Misuari on February 22 told a visiting Congressional
delegation from the special Committee on Peace,
Reconciliation, and Unity that he would appeal for a
cease-fire only if the GRP requested him to do so. According
to Congressman Satur Ocampo, Misuari “absolutely denied”
having ordered his supporters to attack government targets,
denied links between the MNLF and the Abu Sayyaf Group, and
warned that fighting could spread to other provinces.

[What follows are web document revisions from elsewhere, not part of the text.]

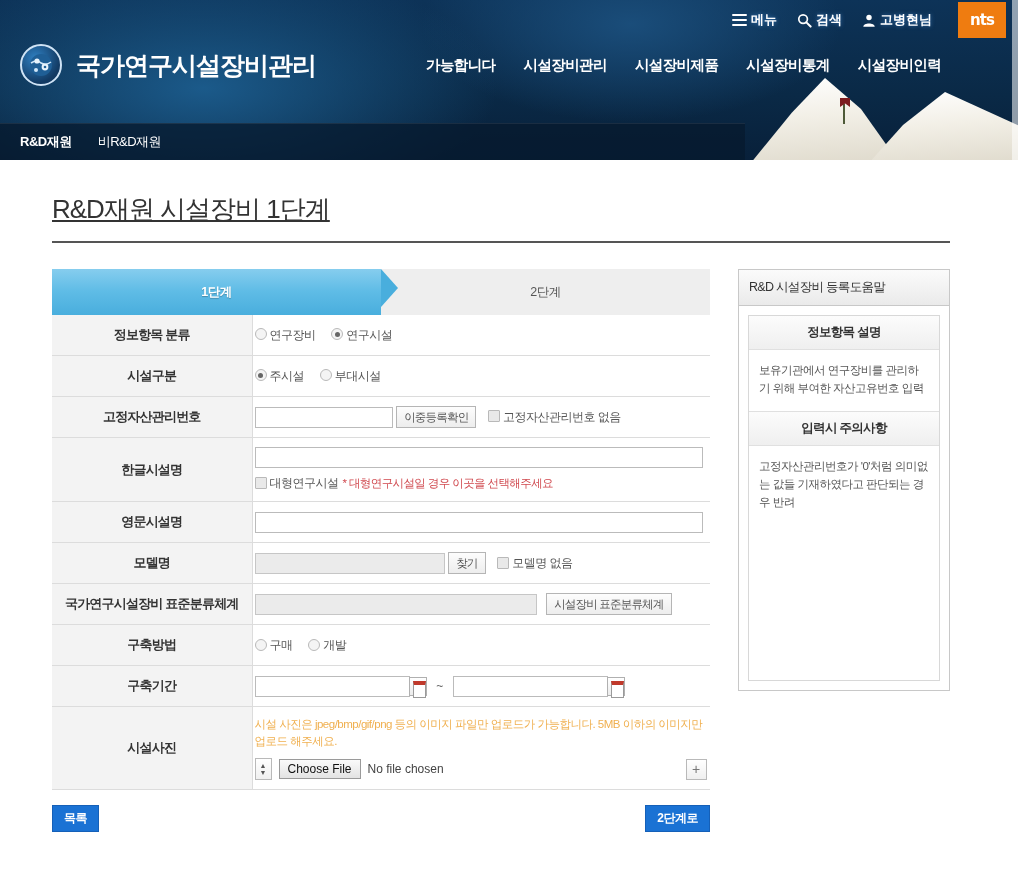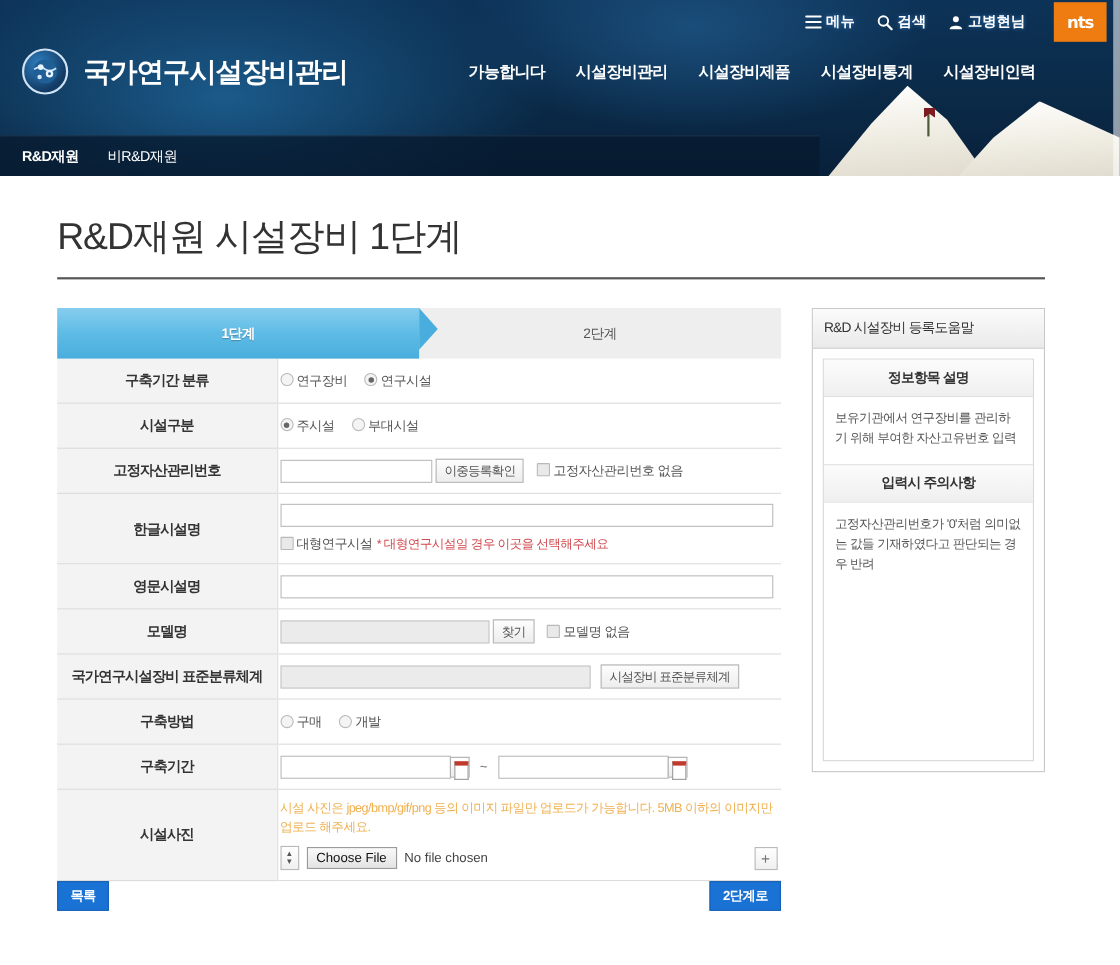--- a/index.html
+++ b/index.html
@@ -167,24 +167,25 @@
   
   .page {
     position: relative;
     width: 1018px;
     height: 672px;
     background: #fff;
     padding: 0;
   }
   .page-title {
     margin: 32px 0 8px 52px;
-    font-size: 34px;
+    font-size: 26px;
     color: #333;
     font-weight: normal;
     letter-spacing: -1px;
+    text-decoration: underline;
   }
   .title-rule {
     margin: 14px 0 0 52px;
     width: 898px;
     height: 2px;
     background: #555;
   }
 
   .content {
     display: flex;
@@ -374,20 +375,21 @@
     font-size: 14px;
     line-height: 19px;
     text-align: center;
     cursor: pointer;
   }
 
   .btnbar {
     width: 658px;
     display: flex;
     justify-content: space-between;
+    margin-top: 15px;
   }
   .btn-blue {
     background: #1a72d4;
     color: #fff;
     border: 1px solid #1560b8;
     font-size: 12px;
     font-weight: bold;
     padding: 4px 11px;
     cursor: pointer;
     letter-spacing: -0.5px;
@@ -525,21 +527,21 @@
 
       <div class="steps">
         <div class="step active">1단계</div>
         <div class="step">2단계</div>
       </div>
 
       <table class="formtbl">
         <tbody>
 
         <tr>
-          <th>구축기간 분류</th>
+          <th>정보항목 분류</th>
           <td>
             <span class="rad"></span><span class="opt-label">연구장비</span>
             <span class="rad on"></span><span class="opt-label">연구시설</span>
           </td>
         </tr>
 
         <tr>
           <th>시설구분</th>
           <td>
             <span class="rad on"></span><span class="opt-label">주시설</span>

Comment: More fighting, less development

¶7. (C) Some commentators have expressed worry that, by
overtaking Malik,s stronghold, the AFP could find itself in
a situation similar to its year-long occupation of the Moro
Islamic Liberation Front’s “Buliok Complex,” from which it
then had to redeploy in mid-2004 as one of the conditions for
resumption of peace talks. The major difference is that the
MBG does not fall under the terms of the 1996 GRP/MNLF Peace
Agreement, and the GRP has not sought negotiations with it.
With tactical and numerical superiority, the AFP will likely
continue at least low level assaults, with the MBG again
engaging into protracted and sometimes lethal guerrilla
attacks. This situation is clearly unfortunate for the
existing and potential IDPs, as well as the overall prospects
for even cautious development work and investment in the
Philippines’ already poorest province (ref C). End Comment.